→ **Goal of the exercise**
Using the entries that follow, report how many lines contain the word "right". Only the number is wanted.

→ **Supplied information**
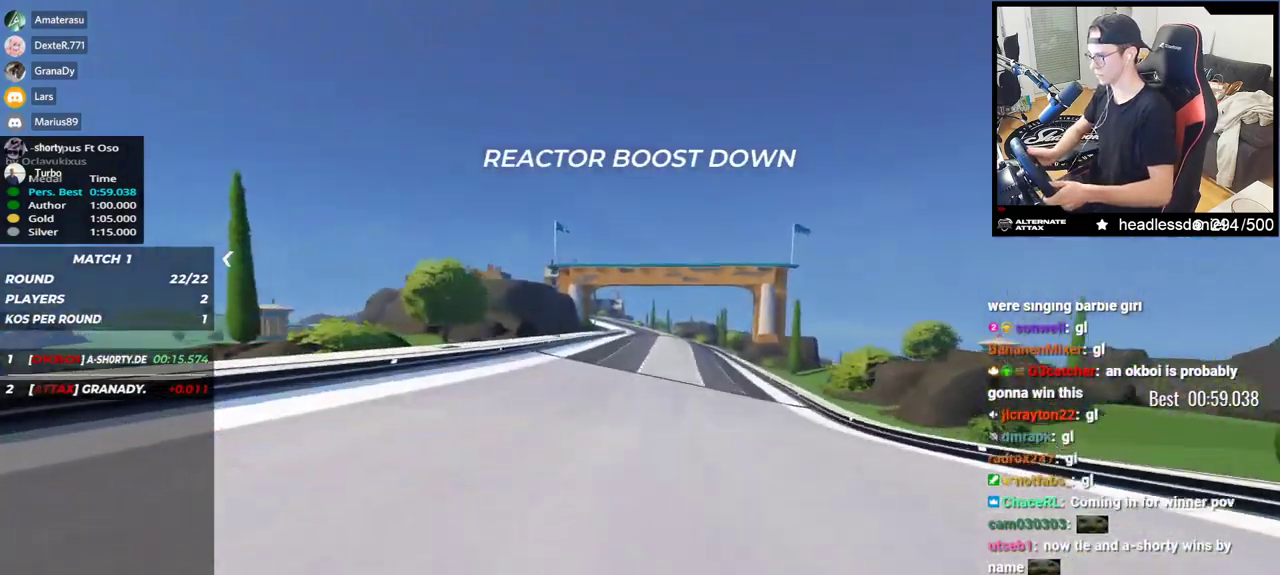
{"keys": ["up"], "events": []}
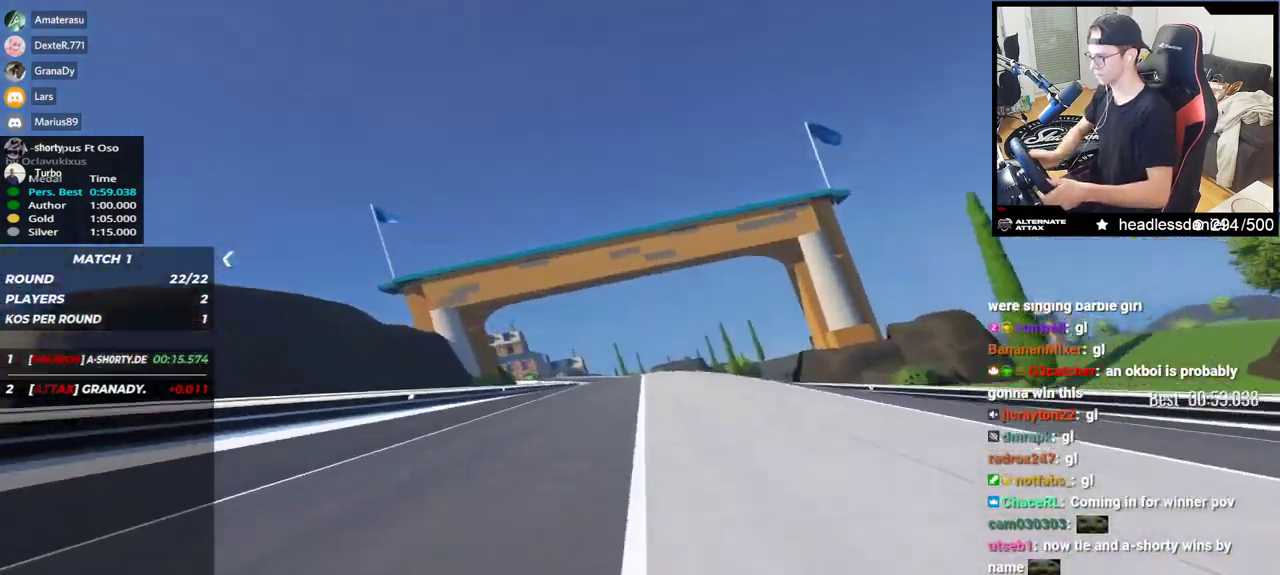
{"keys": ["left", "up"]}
==
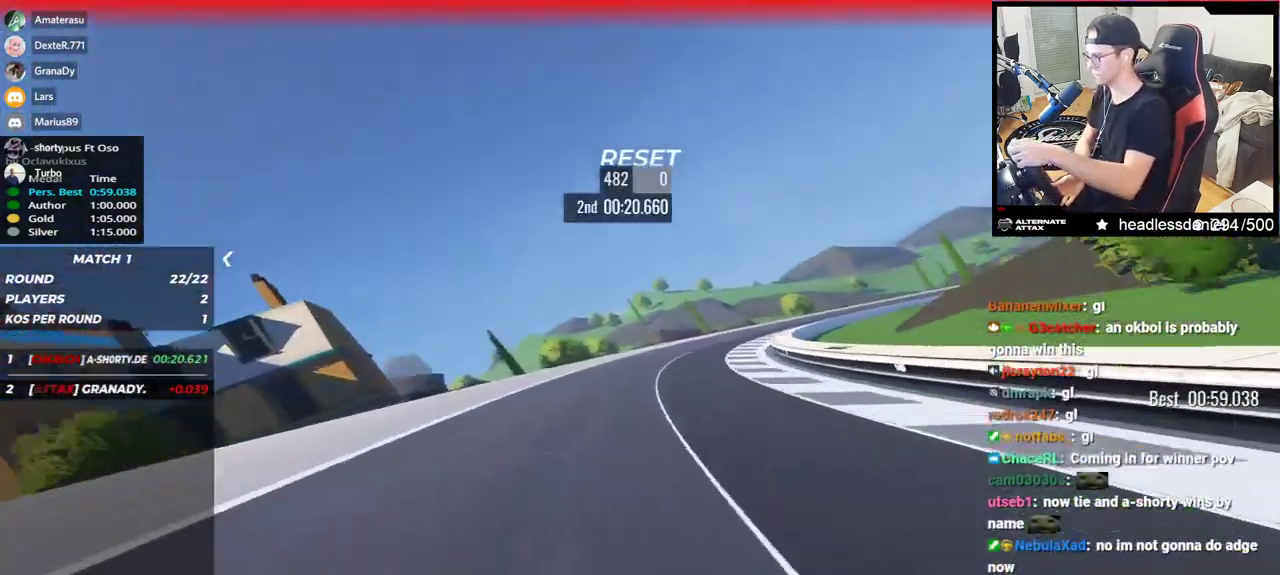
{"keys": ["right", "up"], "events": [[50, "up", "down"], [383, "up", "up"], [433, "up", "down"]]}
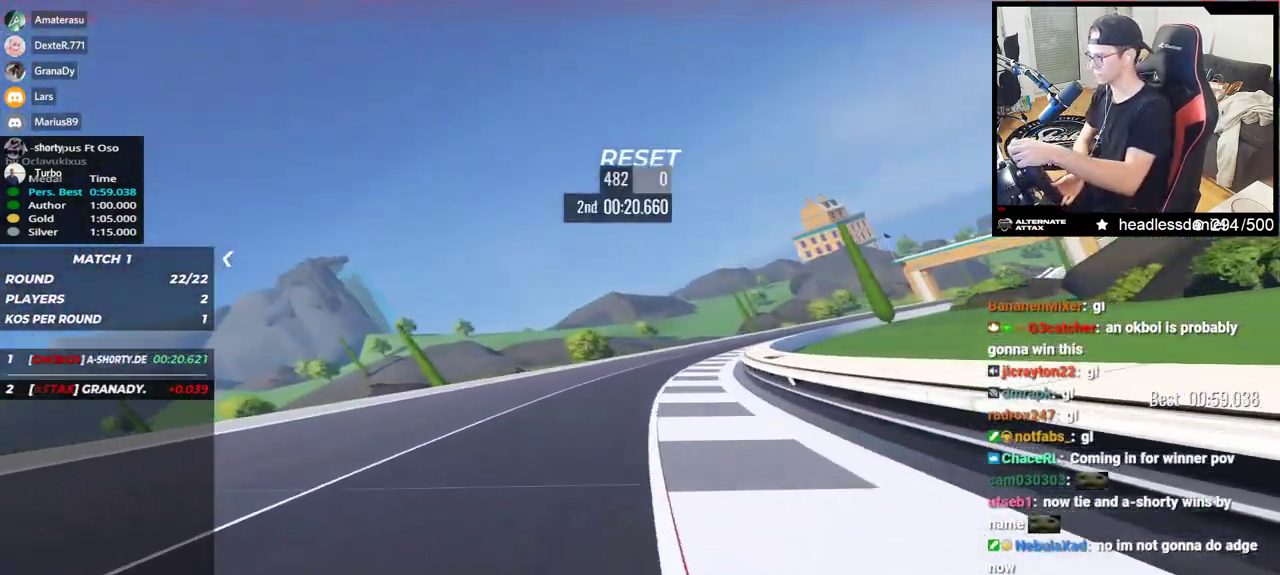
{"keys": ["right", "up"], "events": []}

→ **Output of the exercise**
2